Cela peut sembler une différence subtile, mais dans ce cas, la terminologie est importante. Le terme « fondé sur des preuves » semble présumer que la science seule peut (et devrait) conduire l'élaboration des politiques. En revanche, le terme "données probantes" est plus utile car il reconnaît également le rôle clé des dimensions politiques, culturelles, économiques et sociales inhérentes à toute décision politique.

Nous sommes actuellement confrontés à des défis mondiaux majeurs, auxquels il n'existe pas de solutions politiques simples.

Par conséquent, il est de plus en plus nécessaire d'utiliser des preuves dans ces décisions stratégiques cruciales. La plupart sont des problèmes mauvais , dans le sens où il est très difficile de les définir clairement et qu'il n'y a pas de moyen simple de les résoudre. Les défis climatiques et environnementaux auxquels nous sommes maintenant confrontés sont des cas parfaits de problèmes pernicieux qui dépendent profondément de l'intégration des preuves et des politiques.

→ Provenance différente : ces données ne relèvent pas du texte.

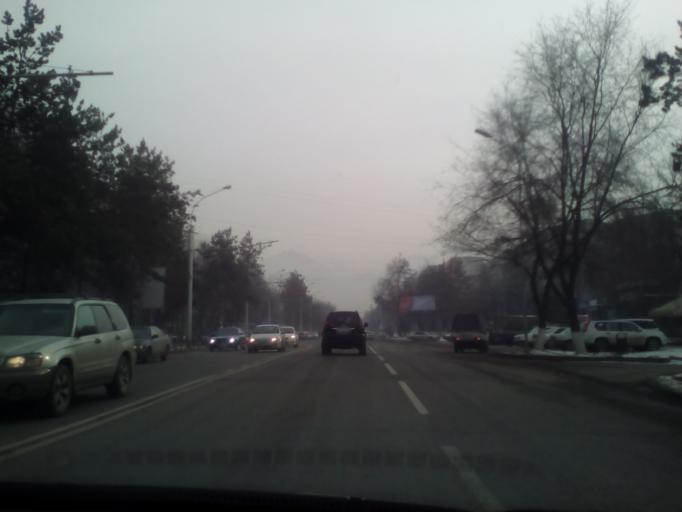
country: KZ
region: Almaty Qalasy
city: Almaty
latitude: 43.2370
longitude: 76.8304
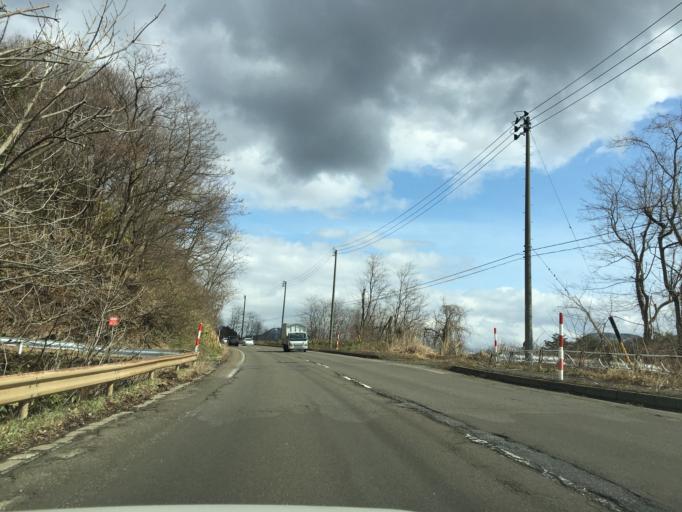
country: JP
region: Akita
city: Odate
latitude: 40.2168
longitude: 140.6334
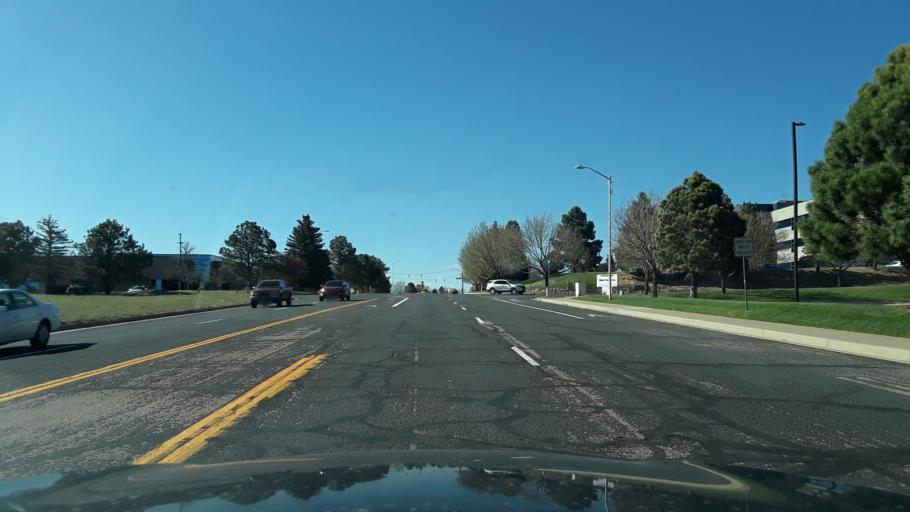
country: US
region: Colorado
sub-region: El Paso County
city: Air Force Academy
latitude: 38.9574
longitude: -104.7905
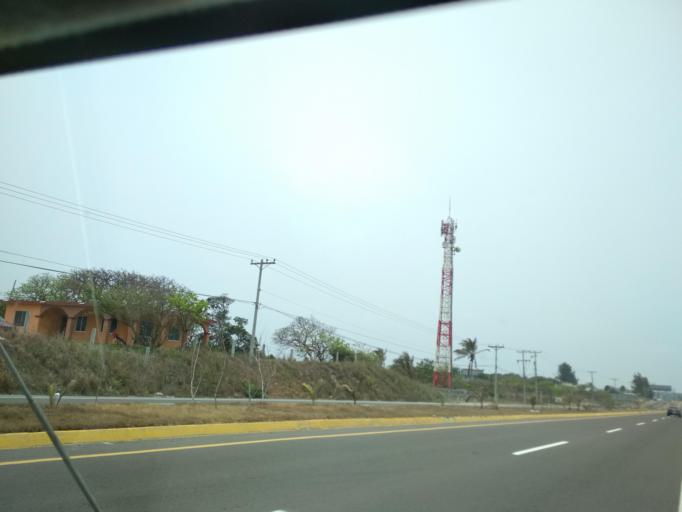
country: MX
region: Veracruz
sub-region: Alvarado
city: Playa de la Libertad
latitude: 19.0560
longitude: -96.0540
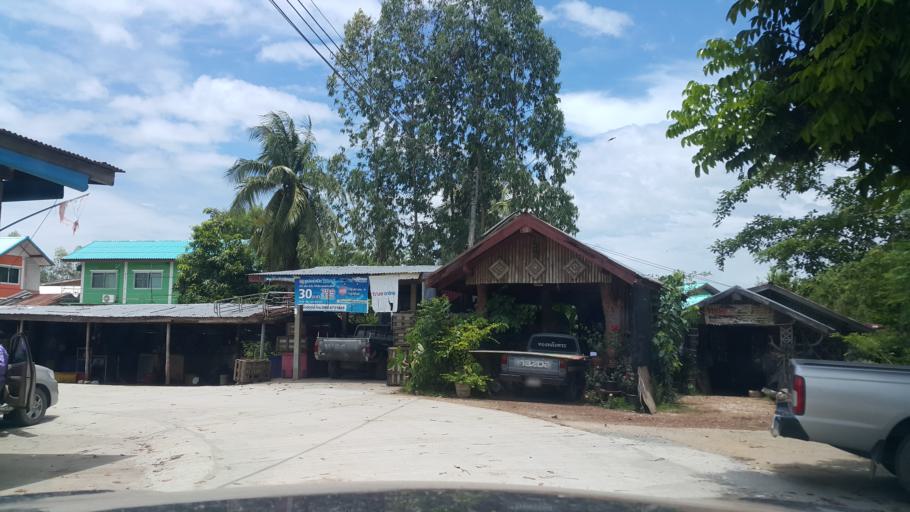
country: TH
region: Sukhothai
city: Kong Krailat
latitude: 16.9311
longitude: 99.9583
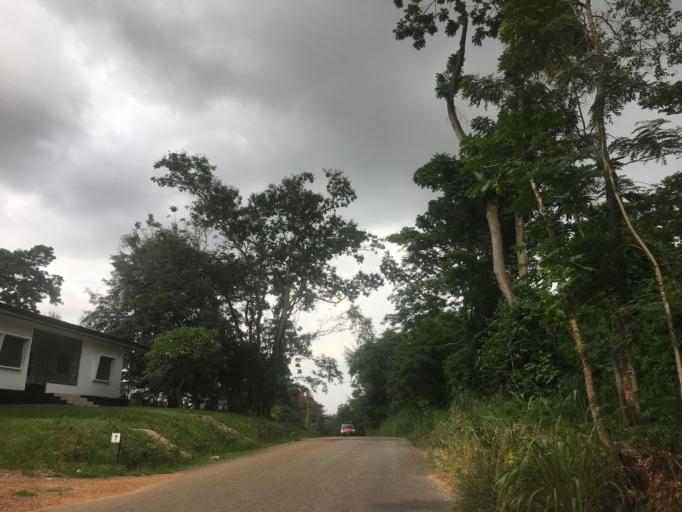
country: GH
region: Ashanti
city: Mamponteng
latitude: 6.6855
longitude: -1.5661
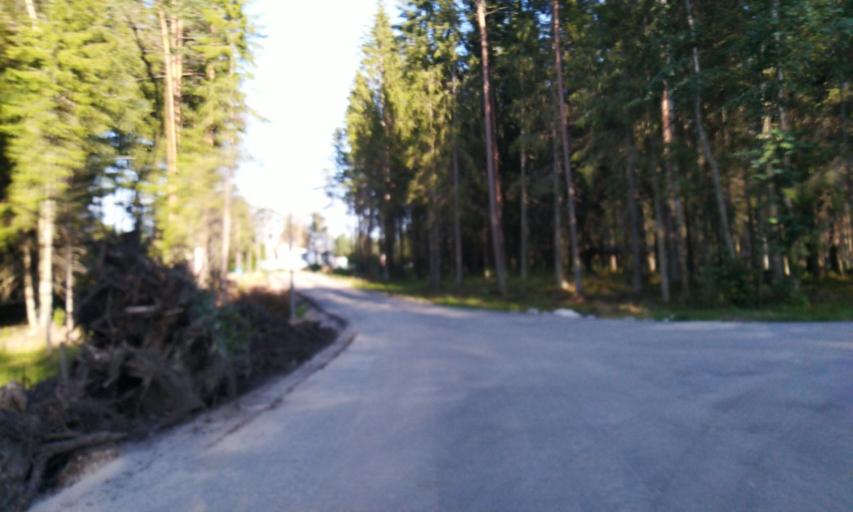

En utilisant l'action climatique comme exemple, comment les preuves sont-elles utilisées dans les politiques? Quel est l'impact?

Le Protocole de Montréal de 1987 sur les substances qui appauvrissent la couche d'ozone est un exemple phare de l'impact des preuves dans les politiques. Deux ans auparavant, en 1985, une découverte scientifique choquante avait été annoncée, alertant pour la première fois le public qu'un déclin massif de l'ozone atmosphérique était en train de se produire, communément appelé «trou d'ozone».

Cette mobilisation politique mondiale a entraîné l'interdiction des chlorofluorocarbures (CFC), qui a eu un effet durable; les preuves jouent également un rôle important dans la surveillance du succès de cette politique: trois décennies après Montréal, la couche d'ozone continue de montrer des signes de rétablissement et, en 2018, la NASA a constaté que le trou était le plus petit qu'il ait été depuis 1988 .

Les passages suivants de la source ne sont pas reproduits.